Extracted data entries:
'''
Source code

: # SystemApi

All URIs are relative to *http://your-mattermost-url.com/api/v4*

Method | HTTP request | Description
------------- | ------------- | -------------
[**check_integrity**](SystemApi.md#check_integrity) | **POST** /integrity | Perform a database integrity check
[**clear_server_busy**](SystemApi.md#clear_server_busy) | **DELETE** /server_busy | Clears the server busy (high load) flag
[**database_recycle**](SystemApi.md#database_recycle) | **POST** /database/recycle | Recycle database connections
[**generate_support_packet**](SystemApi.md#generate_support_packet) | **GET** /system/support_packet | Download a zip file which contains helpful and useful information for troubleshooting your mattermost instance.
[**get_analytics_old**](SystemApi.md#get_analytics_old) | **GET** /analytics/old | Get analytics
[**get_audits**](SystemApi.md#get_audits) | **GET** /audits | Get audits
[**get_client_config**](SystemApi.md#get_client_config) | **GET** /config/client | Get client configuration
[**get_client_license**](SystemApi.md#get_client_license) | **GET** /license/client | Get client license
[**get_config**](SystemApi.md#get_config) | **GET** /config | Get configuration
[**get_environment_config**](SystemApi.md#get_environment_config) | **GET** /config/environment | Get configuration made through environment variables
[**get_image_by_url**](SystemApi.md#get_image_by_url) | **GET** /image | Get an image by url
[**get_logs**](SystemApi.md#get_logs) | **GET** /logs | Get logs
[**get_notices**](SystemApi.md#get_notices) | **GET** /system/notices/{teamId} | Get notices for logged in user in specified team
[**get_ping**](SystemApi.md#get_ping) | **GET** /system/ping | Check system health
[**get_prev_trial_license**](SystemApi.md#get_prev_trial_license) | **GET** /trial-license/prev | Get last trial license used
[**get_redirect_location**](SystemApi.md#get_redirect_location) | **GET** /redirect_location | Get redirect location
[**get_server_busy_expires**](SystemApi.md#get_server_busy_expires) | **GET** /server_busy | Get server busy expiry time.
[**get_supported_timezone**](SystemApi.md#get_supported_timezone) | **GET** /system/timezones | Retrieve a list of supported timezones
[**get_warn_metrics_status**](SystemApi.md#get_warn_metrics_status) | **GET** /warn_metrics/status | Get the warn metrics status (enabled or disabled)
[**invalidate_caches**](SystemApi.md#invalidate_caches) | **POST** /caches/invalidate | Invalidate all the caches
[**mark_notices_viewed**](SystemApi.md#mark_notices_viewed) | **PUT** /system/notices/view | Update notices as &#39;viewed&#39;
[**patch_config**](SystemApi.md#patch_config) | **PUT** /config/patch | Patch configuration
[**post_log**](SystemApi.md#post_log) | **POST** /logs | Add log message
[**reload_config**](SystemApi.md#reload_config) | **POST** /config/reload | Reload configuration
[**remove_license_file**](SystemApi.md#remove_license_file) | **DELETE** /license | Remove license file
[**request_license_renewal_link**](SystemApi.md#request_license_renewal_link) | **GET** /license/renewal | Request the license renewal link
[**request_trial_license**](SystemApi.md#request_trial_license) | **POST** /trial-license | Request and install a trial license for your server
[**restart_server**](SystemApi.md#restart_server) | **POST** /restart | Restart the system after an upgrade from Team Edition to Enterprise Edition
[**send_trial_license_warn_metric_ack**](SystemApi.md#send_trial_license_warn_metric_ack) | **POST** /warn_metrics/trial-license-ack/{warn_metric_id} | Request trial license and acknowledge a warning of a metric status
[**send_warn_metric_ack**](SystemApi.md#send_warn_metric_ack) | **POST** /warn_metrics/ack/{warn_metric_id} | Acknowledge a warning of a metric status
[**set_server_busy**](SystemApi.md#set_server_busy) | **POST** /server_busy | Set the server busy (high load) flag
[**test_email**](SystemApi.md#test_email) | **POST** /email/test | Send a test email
'''
Output the lines from the start of the records through the line containing "All URIs are" as a Markdown table with the columns Row and Line, one row per line and blank lines omitted.

__Solution to this exercise__.
| Row | Line |
|---|---|
| 1 | Source code |
| 2 | : # SystemApi |
| 3 | All URIs are relative to *http://your-mattermost-url.com/api/v4* |